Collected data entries
===============
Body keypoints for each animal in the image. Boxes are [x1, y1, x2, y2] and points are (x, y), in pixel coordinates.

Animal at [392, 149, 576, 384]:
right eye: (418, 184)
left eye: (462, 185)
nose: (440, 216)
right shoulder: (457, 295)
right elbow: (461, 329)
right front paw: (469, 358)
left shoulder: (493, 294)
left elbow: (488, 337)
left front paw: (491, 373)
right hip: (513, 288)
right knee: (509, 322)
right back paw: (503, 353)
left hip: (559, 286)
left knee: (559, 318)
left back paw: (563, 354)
===============
**What you should do**
Copy every record verbatim.

**Your response**
Body keypoints for each animal in the image. Boxes are [x1, y1, x2, y2] and points are (x, y), in pixel coordinates.

Animal at [392, 149, 576, 384]:
right eye: (418, 184)
left eye: (462, 185)
nose: (440, 216)
right shoulder: (457, 295)
right elbow: (461, 329)
right front paw: (469, 358)
left shoulder: (493, 294)
left elbow: (488, 337)
left front paw: (491, 373)
right hip: (513, 288)
right knee: (509, 322)
right back paw: (503, 353)
left hip: (559, 286)
left knee: (559, 318)
left back paw: (563, 354)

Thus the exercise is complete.